People tend to thing EV batteries are a binary thing, they are either working or broken. This is not how it goes.
An EV battery loses capacity faster in the beginning, slower later on. The falloff is perfectly predictable and easily estimated. You can check the health of a battery pack with a free app and a $10 OBD2 reader when buying one.
Yes, the maximum range will be lower than it was new, but it's up to the buyer if that is something that bothers them.
Compare this to the process of buying an old car. There's no way to know what kind of crap oil the previous owner has put in. You can't tell what shape the engine is in without actually opening it. The gearbox might just decide to break one day, the clutch might be on its last legs and the pistons might just come up for air some sunny summer day to enjoy the weather.
The only way to check for faults is relying on educated guesses (bring a friend who knows the specific type of car or take it to a shop for evaluation).
The difference between an ICE and EV is that ICE needs money frequently (oil changes, belts and chains and whatever wear down), an EV has That One Big Repair coming up at some point. And the price of batteries is steadily going down.
For example you can get a 3rd party battery for a Nissan Leaf _today_ that's 30% larger than the one that was in it originally. Just think what we can do in 2030.
Like changing a broken automatic transmission is a cheap thing.
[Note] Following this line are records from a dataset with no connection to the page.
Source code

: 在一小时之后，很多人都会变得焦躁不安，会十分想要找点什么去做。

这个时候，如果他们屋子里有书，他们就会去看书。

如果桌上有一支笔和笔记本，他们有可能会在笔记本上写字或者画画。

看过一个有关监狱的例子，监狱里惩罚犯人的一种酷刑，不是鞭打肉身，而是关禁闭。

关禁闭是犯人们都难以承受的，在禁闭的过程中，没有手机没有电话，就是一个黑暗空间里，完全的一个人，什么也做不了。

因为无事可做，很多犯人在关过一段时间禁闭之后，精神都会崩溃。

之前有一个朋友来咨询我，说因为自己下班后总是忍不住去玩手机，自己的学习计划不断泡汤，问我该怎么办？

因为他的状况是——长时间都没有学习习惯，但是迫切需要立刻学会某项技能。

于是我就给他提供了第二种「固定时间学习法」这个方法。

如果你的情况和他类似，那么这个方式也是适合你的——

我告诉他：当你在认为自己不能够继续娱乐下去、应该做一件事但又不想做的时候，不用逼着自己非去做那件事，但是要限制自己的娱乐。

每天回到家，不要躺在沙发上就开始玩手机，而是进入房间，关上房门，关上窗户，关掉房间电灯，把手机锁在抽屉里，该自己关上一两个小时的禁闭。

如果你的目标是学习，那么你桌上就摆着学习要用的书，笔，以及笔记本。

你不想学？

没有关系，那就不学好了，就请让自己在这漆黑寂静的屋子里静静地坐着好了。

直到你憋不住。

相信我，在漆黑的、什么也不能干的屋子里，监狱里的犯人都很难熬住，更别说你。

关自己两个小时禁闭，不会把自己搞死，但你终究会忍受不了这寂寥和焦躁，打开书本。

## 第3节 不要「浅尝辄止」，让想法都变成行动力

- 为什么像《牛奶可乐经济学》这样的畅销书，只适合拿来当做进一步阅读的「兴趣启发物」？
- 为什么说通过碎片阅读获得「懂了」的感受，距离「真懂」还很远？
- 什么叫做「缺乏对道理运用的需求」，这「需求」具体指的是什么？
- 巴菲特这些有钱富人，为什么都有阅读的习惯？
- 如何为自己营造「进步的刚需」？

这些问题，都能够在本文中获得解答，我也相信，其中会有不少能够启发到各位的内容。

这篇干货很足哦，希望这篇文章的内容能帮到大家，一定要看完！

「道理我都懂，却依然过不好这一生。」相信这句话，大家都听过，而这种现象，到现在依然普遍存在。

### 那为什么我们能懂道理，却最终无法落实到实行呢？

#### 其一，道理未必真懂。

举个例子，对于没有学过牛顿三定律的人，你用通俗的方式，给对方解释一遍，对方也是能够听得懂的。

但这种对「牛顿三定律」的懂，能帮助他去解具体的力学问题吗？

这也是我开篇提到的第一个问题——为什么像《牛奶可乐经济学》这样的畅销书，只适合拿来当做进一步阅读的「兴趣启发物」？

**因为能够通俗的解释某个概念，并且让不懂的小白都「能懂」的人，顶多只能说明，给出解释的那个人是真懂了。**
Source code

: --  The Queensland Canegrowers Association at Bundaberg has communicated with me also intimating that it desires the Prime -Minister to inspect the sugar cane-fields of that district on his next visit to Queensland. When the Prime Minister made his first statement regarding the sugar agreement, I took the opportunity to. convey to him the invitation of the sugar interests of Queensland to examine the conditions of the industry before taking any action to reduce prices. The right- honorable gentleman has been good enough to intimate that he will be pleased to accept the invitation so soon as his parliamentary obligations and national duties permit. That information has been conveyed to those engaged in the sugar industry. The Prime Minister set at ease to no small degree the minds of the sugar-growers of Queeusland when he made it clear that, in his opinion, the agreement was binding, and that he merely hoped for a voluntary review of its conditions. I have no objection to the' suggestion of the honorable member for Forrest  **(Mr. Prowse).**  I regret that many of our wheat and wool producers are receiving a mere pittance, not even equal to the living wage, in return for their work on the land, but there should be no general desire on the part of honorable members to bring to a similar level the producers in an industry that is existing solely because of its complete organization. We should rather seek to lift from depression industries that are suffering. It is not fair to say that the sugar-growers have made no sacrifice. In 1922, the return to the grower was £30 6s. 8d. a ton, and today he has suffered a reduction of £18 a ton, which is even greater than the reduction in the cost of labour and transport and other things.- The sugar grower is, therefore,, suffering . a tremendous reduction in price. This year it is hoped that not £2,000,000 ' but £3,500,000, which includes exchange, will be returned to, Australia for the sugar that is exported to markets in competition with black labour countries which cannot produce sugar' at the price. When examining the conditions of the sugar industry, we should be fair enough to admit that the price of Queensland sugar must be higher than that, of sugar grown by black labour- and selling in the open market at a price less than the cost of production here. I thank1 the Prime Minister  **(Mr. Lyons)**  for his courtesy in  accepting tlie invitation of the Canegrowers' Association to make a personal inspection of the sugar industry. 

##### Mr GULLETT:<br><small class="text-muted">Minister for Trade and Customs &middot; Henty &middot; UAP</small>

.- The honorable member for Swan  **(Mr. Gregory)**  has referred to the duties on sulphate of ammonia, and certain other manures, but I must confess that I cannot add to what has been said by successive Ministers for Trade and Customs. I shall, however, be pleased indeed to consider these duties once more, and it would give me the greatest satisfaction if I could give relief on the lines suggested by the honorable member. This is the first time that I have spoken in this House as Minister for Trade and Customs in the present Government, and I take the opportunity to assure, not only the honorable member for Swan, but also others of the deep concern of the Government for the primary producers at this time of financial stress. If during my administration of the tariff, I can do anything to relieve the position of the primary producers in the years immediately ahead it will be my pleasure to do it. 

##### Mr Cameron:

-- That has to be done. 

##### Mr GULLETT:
That happened to a friend of mine, who was quoted around 50k NOK (~6k USD) of a car he bought used for twice that. Fortunately for him, it turned out there was one week left of the 5-year "new car" warranty so he didn't have to pay after all, but that was sheer luck.
There are a handful of independent shops that can repair a battery for much less than full replacement cost. I think that will get better as EVs become more common.
I’ve seen a stat that most cars only last 10 years in the US. If that’s because we crash or destroy them than the problem is almost non-existent. I own a 25 year old truck but they aren’t very common, so I assume that’s just anecdotal. I’m also not sure if that stat included trucks. I can’t find it to reference it.
Unless they programmed it to go bad as soon as the warranty expires I wouldn’t be so worried about it. The Tesla model S is about 8 years old now for the earliest models and I don’t think I’ve heard about them going bad.
I think that would cause them to drop by ~70% over 8 years, at least for normal to high mileage examples. I'm not sure if this is actually any worse than what would be typical for an ICE vehicle, though?
It's good that Norway may hit 100% electric EV. But with ~20% of their economy based on oil and gas production, it's hard not to think of it being funded largely by exporting pollution elsewhere.
There has been a similar big bump in the uk (to 17% not 100 but still...). How much of this is that a lot of legacy companies can't produce anything because they can't get chips?